> What to do
The answer is a stretch of the material below, returned exactly: the line containing "JOBS PULLED FROM OFFICIAL CAREER PAGES OF", the line containing "the night begins.", and all lines between.

> Given records
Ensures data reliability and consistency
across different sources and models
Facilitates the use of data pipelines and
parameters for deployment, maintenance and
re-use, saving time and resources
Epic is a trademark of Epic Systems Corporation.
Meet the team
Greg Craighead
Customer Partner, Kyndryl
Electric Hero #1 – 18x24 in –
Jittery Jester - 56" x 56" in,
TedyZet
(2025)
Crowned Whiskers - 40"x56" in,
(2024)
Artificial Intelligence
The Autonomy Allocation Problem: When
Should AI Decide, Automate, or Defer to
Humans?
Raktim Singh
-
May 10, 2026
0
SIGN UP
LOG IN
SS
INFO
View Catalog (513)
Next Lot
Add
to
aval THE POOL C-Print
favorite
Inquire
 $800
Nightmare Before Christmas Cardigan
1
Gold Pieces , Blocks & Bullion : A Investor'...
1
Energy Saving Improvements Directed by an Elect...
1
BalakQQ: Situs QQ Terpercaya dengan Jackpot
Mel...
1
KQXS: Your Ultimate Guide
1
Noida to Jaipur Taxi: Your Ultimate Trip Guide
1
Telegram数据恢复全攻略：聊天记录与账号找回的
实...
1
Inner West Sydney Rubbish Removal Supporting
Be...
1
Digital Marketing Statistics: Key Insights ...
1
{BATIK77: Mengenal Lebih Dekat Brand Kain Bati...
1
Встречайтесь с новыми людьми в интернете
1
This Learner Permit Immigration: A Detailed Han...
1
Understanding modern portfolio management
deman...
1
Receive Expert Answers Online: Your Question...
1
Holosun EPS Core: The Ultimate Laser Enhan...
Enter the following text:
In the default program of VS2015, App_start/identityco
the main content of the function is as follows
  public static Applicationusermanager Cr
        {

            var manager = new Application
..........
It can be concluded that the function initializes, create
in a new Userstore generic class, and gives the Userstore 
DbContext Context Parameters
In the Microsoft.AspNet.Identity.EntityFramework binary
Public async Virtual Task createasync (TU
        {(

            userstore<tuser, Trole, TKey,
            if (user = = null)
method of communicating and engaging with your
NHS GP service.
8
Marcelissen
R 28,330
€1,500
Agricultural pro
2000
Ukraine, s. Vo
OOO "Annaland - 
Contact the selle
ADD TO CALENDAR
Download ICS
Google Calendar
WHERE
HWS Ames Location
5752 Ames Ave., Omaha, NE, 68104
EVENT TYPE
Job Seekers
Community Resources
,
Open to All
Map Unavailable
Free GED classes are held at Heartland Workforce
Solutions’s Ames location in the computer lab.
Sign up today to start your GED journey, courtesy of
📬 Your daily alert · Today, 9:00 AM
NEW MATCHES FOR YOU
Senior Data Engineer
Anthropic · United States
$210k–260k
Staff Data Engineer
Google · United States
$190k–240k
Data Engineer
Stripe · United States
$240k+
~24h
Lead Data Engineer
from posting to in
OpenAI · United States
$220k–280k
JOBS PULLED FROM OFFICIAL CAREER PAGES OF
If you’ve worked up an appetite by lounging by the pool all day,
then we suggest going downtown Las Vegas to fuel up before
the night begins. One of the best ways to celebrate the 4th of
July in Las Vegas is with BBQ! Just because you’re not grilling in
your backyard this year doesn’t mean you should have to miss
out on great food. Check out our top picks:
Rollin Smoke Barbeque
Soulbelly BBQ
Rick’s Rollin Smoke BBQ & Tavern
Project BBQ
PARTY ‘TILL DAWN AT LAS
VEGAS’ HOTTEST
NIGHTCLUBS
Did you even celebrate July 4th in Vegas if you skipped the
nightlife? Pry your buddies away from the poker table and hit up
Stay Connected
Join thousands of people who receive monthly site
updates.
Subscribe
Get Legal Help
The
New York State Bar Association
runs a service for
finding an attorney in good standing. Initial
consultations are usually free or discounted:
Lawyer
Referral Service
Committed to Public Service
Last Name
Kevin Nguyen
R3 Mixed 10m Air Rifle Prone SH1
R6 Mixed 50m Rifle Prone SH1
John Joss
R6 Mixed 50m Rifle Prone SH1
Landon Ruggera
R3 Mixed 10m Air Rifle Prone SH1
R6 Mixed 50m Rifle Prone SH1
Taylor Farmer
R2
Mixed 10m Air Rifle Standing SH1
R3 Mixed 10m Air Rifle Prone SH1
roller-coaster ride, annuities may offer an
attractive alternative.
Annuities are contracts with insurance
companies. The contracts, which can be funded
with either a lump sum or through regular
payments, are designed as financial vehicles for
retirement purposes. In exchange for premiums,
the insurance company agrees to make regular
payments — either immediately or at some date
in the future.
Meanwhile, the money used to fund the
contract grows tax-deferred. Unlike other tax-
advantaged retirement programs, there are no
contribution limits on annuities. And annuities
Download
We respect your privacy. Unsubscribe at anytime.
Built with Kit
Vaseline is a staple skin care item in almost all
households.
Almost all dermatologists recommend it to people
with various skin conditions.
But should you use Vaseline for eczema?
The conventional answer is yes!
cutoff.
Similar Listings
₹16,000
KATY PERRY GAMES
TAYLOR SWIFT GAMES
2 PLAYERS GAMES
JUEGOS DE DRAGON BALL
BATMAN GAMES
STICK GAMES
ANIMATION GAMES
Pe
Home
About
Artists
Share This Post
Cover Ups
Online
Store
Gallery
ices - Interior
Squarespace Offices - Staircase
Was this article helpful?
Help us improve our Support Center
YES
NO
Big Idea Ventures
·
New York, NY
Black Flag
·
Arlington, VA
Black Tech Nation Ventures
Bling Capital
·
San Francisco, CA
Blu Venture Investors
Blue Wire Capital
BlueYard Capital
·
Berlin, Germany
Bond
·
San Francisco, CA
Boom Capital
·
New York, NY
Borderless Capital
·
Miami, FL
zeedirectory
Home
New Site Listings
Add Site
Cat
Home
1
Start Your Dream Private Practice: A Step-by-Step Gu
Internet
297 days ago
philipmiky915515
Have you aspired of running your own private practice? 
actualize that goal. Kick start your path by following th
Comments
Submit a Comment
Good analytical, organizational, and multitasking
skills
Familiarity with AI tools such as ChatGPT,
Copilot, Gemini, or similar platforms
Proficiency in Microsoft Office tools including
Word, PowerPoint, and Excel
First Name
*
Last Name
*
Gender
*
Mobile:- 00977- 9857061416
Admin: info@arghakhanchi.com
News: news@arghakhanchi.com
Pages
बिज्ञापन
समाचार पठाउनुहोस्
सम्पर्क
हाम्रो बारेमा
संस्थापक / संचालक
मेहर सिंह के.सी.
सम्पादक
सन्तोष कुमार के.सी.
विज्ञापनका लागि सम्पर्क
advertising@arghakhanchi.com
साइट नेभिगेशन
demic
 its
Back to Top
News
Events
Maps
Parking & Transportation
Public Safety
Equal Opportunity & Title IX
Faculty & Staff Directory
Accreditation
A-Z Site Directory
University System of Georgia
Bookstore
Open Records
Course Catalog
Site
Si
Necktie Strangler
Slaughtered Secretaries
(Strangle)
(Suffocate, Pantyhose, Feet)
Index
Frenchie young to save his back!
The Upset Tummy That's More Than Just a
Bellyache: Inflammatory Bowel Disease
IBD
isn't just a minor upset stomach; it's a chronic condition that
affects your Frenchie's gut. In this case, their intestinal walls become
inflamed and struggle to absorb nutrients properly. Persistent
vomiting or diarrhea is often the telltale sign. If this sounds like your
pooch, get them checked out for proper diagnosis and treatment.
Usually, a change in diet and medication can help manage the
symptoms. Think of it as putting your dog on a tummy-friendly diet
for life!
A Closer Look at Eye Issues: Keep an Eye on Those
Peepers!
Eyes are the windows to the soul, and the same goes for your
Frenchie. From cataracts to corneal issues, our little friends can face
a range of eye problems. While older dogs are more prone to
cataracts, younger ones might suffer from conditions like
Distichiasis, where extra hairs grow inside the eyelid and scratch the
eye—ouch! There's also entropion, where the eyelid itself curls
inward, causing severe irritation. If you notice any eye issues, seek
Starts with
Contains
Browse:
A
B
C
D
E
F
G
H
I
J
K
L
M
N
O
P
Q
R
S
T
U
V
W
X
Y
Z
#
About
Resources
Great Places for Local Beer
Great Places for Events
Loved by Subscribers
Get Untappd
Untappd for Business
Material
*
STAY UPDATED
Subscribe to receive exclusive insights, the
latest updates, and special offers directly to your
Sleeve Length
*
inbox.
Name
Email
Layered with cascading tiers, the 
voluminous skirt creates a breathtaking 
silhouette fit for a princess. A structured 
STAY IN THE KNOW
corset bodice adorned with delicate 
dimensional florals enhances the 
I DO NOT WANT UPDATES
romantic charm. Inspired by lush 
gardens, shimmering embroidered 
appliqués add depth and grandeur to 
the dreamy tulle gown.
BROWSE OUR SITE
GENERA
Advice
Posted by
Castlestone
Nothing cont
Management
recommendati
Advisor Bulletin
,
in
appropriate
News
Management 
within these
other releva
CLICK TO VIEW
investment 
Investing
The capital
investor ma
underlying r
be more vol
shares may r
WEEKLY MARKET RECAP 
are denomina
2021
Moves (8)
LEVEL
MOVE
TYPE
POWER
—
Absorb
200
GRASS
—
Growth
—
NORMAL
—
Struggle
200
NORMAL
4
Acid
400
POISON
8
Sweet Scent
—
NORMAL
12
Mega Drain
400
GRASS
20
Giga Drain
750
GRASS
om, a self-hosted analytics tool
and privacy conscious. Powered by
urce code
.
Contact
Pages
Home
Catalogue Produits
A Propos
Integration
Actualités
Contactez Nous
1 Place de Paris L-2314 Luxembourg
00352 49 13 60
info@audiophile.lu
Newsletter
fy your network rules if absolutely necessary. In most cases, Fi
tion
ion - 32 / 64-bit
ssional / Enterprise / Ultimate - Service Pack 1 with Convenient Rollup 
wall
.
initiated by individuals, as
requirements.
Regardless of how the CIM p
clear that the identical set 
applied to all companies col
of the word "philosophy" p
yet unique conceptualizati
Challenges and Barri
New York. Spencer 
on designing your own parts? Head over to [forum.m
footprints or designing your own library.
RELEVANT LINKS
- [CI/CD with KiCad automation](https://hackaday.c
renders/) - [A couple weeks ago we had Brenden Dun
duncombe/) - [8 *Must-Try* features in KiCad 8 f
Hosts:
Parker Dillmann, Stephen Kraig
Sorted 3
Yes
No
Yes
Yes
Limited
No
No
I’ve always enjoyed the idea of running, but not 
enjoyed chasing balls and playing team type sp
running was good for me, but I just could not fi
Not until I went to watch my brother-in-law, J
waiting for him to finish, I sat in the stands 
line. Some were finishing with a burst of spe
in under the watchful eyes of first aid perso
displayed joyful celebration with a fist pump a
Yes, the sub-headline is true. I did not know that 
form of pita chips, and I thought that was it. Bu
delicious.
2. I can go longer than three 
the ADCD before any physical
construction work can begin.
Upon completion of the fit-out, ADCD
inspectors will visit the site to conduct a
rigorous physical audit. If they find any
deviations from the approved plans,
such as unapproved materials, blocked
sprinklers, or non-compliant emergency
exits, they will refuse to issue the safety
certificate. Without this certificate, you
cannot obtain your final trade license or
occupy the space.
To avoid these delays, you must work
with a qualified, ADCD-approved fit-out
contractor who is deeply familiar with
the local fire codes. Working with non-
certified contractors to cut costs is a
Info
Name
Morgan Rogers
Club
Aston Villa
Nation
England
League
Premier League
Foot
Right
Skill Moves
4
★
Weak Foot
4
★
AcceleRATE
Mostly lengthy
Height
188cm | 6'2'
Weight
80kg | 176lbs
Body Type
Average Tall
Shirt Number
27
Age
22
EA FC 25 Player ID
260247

> Answer space
JOBS PULLED FROM OFFICIAL CAREER PAGES OF
If you’ve worked up an appetite by lounging by the pool all day,
then we suggest going downtown Las Vegas to fuel up before
the night begins. One of the best ways to celebrate the 4th of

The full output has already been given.